La terza cosa che fa riflettere è l’incredibile solidarietà del pubblico quando più che come pubblico, si legge, si riconosce e si racconta come comunità. L’entusiasmo e l’affetto che stanno raccogliendo le campagne fondi per sostenere i piccoli Club dove si suona musica dal vivo ad esempio sono importanti e commoventi per la capacità di mobilitare in una causa comune operatori, artisti e pubblico con migliaia di euro raccolti in poche ore e con moltissimi messaggi di solidarietà. Ma potrei dire anche di chi in modo generoso e inimmaginabile sta rinunciando al rimborso dei biglietti che aveva già acquistato per spettacoli che non si sono fatti e che forse non si faranno mai. Penso alla solidarietà attorno alle librerie, alle etichette, agli editori indipendenti e in generale a tutte quelle filiere di produzione culturale che fanno del comune e dello stare insieme uno dei loro valori fondamentali.
Ecco di fronte a questi segnali mi chiedo se, nella solitudine dell’isolamento imposto dal contenimento del contagio, ci siano spazi per pensare collettivamente a come prenderci cura di questo mondo della cultura, dentro e per un futuro comune. Se non sia forse il caso che al posto di attendere i Decreti del nostro nuovo padre di famiglia o posticipare a un oltremodo lontano 2021 gli eventi come se niente fosse, non sia il momento di incominciare a immaginare come sarà il nostro nuovo stare insieme e di farlo a partire dal costruire un noi. Se tutta questa capacità di immaginare, pensare, creare non possa essere messa in campo per darci delle nuove possibilità ora e per il prossimo futuro, come stanno provando in modo interessante a fare alcuni, ad esempio i Motus in DreamSuq per Santarcangelo Festival.

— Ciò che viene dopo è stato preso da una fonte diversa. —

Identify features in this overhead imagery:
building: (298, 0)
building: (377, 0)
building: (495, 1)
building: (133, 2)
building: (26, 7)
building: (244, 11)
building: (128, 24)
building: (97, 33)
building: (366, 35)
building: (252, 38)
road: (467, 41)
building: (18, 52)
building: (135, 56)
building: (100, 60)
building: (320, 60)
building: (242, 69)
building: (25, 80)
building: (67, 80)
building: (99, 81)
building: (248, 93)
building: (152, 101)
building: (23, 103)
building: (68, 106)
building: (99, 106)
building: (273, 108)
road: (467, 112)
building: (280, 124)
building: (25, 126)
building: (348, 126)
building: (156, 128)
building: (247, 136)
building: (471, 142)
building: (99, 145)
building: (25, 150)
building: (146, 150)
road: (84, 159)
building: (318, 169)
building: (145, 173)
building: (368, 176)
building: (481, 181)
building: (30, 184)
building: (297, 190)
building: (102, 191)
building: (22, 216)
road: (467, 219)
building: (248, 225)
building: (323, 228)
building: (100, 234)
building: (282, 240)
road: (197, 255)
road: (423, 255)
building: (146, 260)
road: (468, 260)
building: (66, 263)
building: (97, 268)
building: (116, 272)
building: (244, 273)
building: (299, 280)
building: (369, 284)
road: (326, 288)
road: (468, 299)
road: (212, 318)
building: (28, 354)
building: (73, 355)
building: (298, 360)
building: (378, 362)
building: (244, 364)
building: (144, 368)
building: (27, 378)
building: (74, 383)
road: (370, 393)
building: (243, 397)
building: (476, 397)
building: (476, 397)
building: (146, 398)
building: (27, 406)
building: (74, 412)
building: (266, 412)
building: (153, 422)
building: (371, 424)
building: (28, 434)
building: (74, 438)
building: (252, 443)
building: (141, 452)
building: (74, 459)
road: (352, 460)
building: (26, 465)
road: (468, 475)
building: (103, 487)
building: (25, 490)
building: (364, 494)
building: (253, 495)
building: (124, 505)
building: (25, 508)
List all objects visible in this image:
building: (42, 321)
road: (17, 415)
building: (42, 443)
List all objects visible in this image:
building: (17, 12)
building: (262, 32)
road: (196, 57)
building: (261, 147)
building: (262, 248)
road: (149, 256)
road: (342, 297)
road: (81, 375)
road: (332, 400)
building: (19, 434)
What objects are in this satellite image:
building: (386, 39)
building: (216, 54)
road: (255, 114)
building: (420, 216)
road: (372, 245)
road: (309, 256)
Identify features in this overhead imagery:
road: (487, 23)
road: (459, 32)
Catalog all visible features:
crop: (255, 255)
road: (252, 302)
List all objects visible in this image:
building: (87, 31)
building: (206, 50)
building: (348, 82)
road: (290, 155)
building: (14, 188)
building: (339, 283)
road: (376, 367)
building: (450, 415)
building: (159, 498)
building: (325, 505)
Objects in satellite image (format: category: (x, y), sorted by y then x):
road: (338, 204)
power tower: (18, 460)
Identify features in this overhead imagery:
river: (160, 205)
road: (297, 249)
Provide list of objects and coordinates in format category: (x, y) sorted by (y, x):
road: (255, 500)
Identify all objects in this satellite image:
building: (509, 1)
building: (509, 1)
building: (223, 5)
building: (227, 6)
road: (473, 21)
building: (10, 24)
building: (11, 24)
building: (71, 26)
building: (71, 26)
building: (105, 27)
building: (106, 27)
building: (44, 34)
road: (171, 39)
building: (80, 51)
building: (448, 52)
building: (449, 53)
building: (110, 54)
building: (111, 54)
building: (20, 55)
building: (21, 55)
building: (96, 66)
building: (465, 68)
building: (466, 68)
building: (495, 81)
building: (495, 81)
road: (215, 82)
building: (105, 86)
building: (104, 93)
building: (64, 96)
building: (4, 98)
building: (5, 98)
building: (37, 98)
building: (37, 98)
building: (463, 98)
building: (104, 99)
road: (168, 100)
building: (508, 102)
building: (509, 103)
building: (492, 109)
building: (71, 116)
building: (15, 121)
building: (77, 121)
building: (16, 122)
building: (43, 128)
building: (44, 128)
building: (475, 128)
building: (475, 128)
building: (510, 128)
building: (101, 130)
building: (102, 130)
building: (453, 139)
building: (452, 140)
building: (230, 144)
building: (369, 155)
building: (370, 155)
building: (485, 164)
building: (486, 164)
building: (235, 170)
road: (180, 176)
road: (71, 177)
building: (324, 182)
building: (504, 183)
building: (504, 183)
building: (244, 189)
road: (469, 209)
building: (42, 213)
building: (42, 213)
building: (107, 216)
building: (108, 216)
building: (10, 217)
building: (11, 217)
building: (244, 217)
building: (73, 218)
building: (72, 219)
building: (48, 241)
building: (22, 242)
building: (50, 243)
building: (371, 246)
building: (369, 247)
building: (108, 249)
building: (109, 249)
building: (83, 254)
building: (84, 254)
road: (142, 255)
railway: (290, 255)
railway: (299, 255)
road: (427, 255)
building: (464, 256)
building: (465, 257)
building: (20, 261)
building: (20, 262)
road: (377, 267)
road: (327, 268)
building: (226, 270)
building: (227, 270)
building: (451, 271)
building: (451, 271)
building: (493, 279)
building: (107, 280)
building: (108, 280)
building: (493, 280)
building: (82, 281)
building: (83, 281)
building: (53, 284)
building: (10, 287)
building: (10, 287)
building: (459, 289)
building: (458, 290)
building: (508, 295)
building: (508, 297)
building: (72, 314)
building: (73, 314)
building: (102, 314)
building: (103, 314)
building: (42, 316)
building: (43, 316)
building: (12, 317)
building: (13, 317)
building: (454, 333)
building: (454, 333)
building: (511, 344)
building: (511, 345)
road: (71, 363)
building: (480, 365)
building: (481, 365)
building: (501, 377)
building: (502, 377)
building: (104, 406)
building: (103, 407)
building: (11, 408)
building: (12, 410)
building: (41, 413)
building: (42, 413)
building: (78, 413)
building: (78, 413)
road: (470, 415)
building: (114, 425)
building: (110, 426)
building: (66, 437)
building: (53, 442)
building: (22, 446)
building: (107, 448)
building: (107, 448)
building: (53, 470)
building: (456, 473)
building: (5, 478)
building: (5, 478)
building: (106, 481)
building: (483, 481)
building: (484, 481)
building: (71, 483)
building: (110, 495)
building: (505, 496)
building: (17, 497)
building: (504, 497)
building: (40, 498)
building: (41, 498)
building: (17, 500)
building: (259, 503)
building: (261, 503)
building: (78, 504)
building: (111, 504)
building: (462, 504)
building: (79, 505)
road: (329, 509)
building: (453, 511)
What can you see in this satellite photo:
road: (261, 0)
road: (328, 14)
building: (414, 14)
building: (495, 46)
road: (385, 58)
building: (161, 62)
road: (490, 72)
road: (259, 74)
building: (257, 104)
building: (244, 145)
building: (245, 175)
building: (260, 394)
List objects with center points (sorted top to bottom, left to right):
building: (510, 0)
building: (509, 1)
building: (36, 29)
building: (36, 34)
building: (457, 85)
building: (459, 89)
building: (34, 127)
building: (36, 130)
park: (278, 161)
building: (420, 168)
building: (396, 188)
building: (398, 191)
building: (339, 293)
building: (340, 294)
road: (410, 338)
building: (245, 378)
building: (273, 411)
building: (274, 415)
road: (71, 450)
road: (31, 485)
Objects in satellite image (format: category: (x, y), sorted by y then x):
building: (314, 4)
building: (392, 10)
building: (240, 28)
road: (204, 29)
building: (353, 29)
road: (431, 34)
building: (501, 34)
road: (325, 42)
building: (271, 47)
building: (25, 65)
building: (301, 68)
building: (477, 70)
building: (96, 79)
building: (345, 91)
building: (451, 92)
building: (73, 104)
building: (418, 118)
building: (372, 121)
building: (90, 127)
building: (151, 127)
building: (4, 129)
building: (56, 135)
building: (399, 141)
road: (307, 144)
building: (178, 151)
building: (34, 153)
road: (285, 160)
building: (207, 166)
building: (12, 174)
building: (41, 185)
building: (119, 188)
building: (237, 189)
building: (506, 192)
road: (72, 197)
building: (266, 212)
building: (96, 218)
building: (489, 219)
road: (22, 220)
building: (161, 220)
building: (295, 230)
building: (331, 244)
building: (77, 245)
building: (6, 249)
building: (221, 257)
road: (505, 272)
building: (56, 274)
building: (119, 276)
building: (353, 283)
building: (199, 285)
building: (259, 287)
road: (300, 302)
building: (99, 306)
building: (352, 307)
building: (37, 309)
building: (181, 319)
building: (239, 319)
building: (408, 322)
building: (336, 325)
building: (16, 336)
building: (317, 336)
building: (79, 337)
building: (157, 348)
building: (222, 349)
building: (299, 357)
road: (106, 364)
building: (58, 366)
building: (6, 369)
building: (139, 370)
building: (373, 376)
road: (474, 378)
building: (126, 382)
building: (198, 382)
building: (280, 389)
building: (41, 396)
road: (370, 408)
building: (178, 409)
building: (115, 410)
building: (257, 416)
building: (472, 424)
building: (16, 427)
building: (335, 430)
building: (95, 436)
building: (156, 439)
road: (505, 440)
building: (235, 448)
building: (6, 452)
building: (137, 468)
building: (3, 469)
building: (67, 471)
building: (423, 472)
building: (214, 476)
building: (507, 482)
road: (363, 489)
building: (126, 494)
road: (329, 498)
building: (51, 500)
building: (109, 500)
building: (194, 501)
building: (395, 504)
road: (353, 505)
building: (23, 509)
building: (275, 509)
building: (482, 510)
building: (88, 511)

Perché, se immagino il futuro, il pensiero è che quando inizieremo a uscire di casa, saremo già al lavoro per un mondo migliore e non per farci ripiombare in uno status-quo che ci metta di fronte gli stessi problemi di precarietà, di non riconoscimento, di assenza di diritti, baronato, frammentazione, sessismo e nonnismo culturale di cui non ho mai tollerato l’esistenza e di cui sinceramente non sento affatto la mancanza. La sfida potrebbe essere alta. Siamo in grado di attrezzarci per esserne all’altezza?